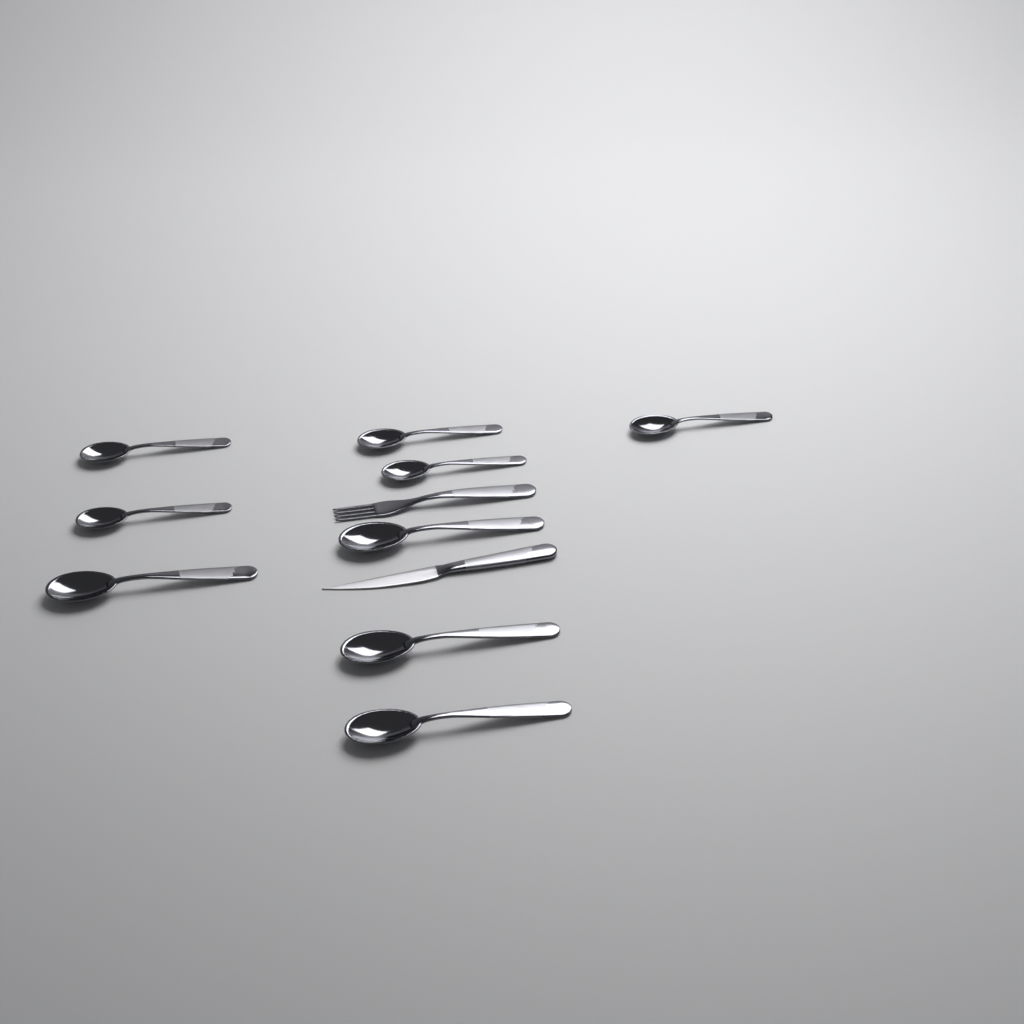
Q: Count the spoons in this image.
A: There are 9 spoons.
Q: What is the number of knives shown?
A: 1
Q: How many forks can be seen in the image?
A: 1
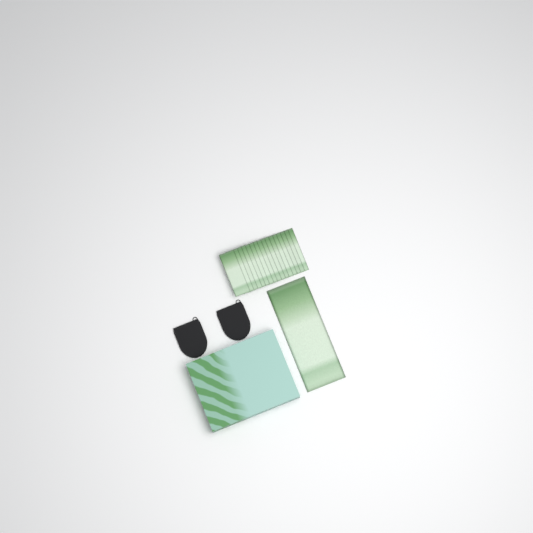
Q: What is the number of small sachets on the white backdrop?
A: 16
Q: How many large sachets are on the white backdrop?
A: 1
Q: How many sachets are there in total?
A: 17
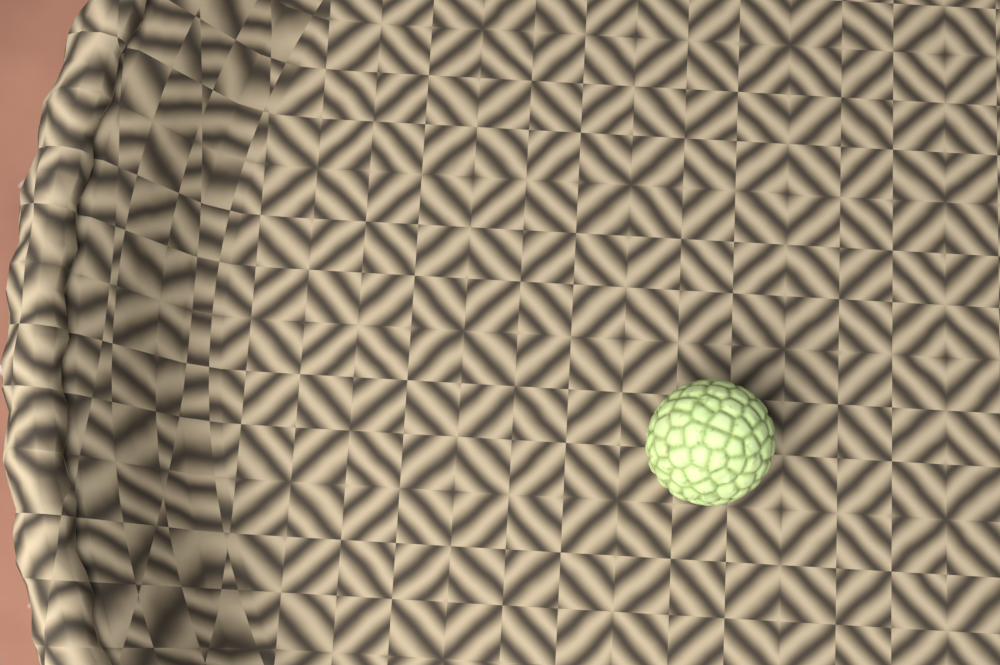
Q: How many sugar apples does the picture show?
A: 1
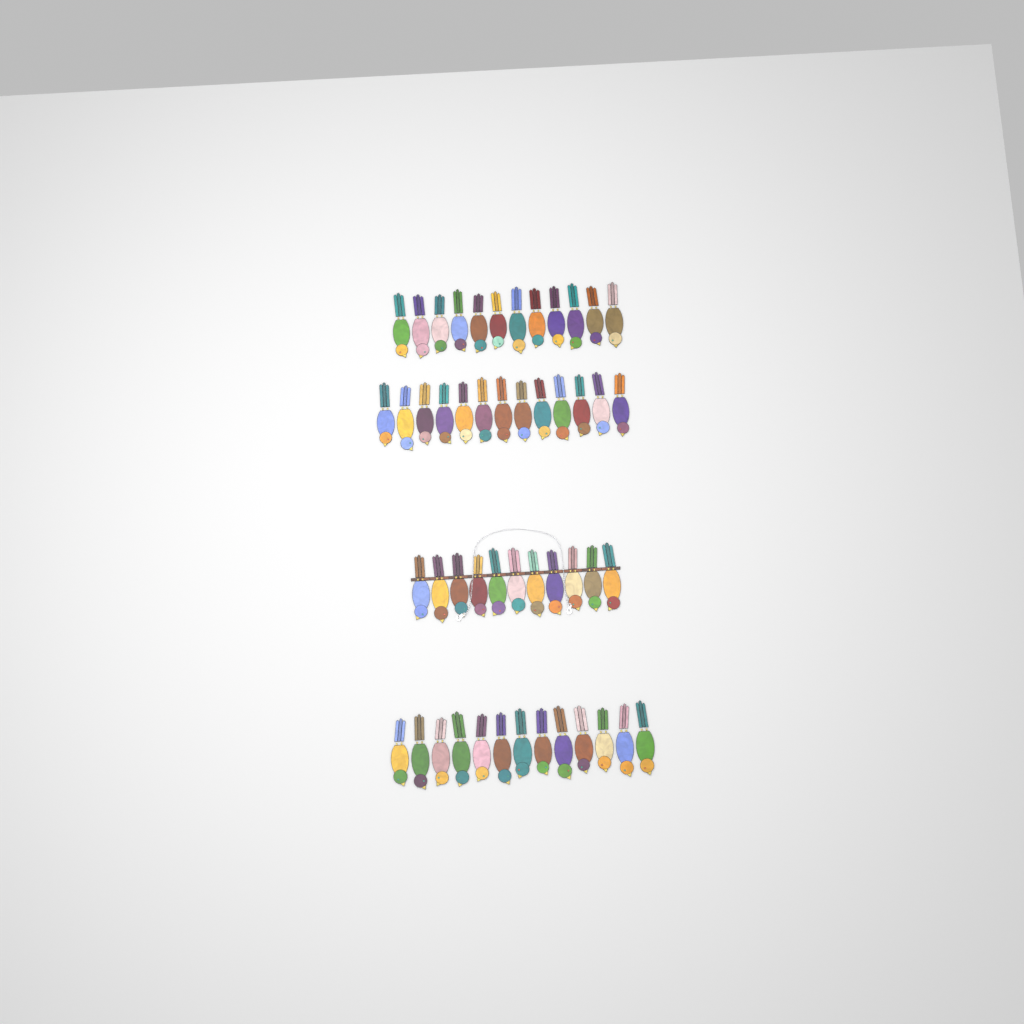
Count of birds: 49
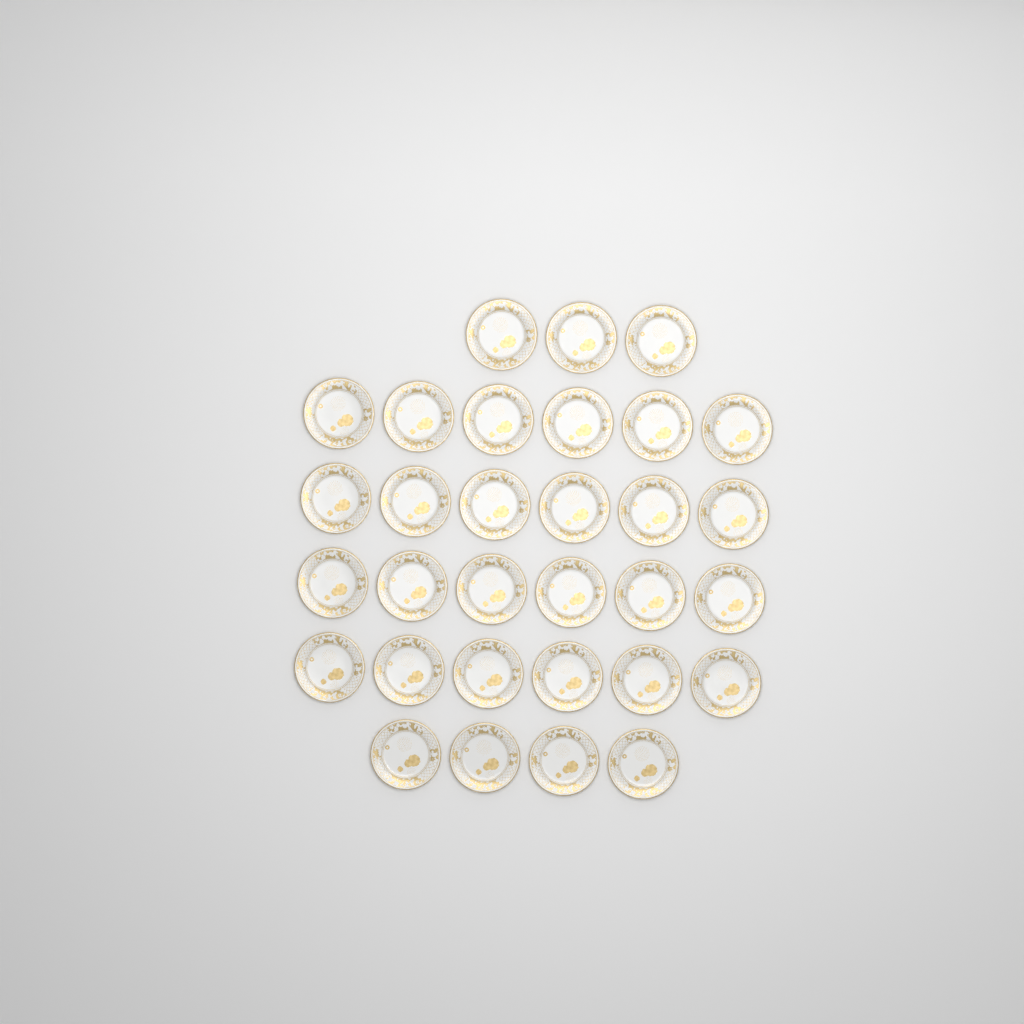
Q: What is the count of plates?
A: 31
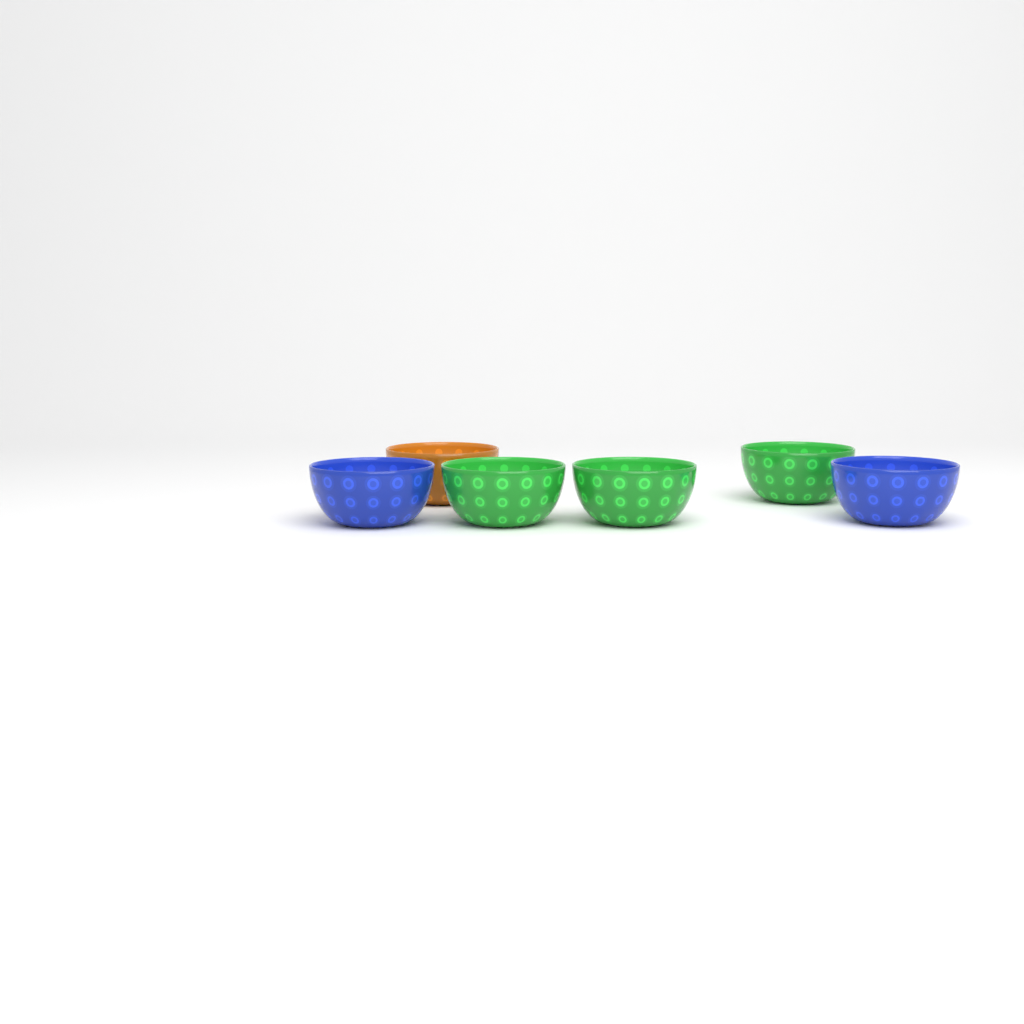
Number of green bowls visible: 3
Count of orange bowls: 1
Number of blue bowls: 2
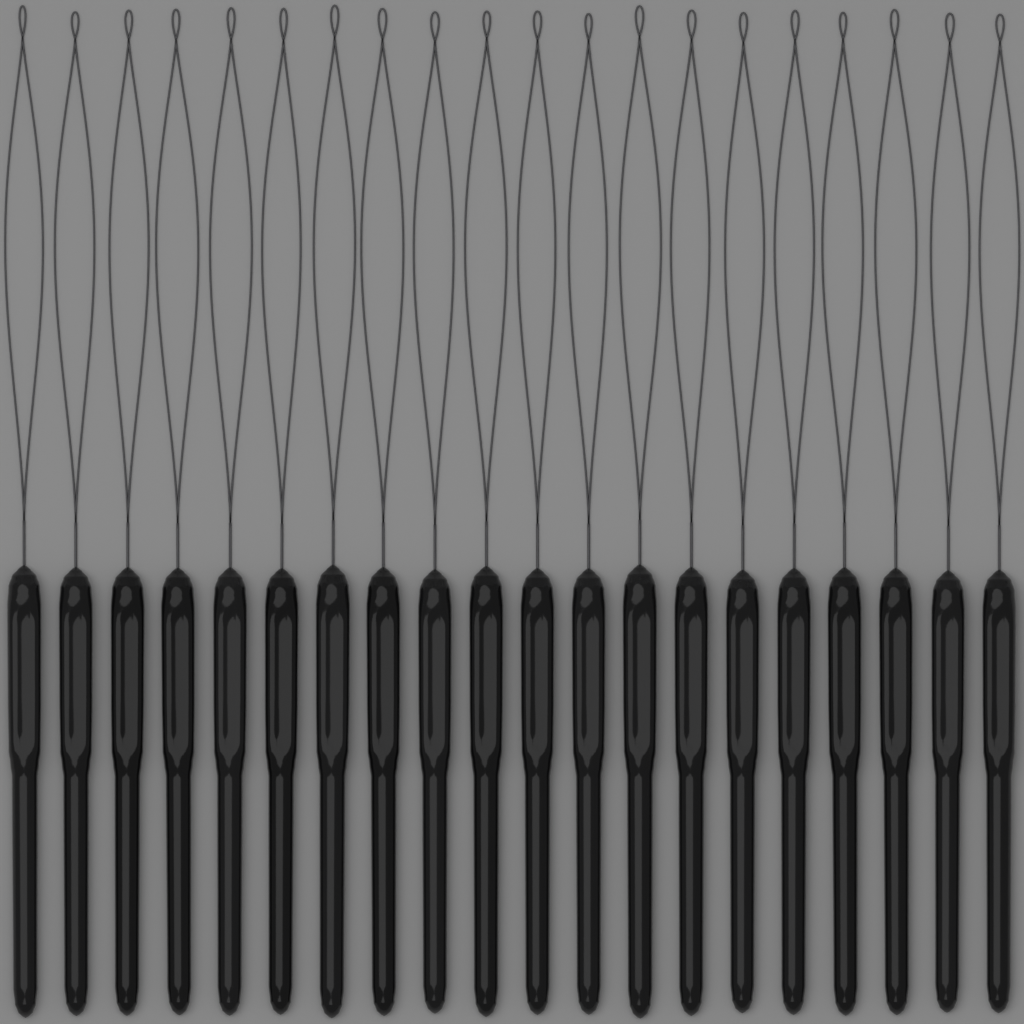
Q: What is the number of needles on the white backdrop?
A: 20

□ □ □

Work to do: Write out every line of the listing above word for word, including the counts, but leave out the pictures.

Answer for this exercise:
Q: Count the spoons in this image.
A: There are 9 spoons.
Q: What is the number of knives shown?
A: 1
Q: How many forks can be seen in the image?
A: 1
Q: What is the number of small sachets on the white backdrop?
A: 16
Q: How many large sachets are on the white backdrop?
A: 1
Q: How many sachets are there in total?
A: 17
Q: How many sugar apples does the picture show?
A: 1
Count of birds: 49
Q: What is the count of plates?
A: 31
Number of green bowls visible: 3
Count of orange bowls: 1
Number of blue bowls: 2
Q: What is the number of needles on the white backdrop?
A: 20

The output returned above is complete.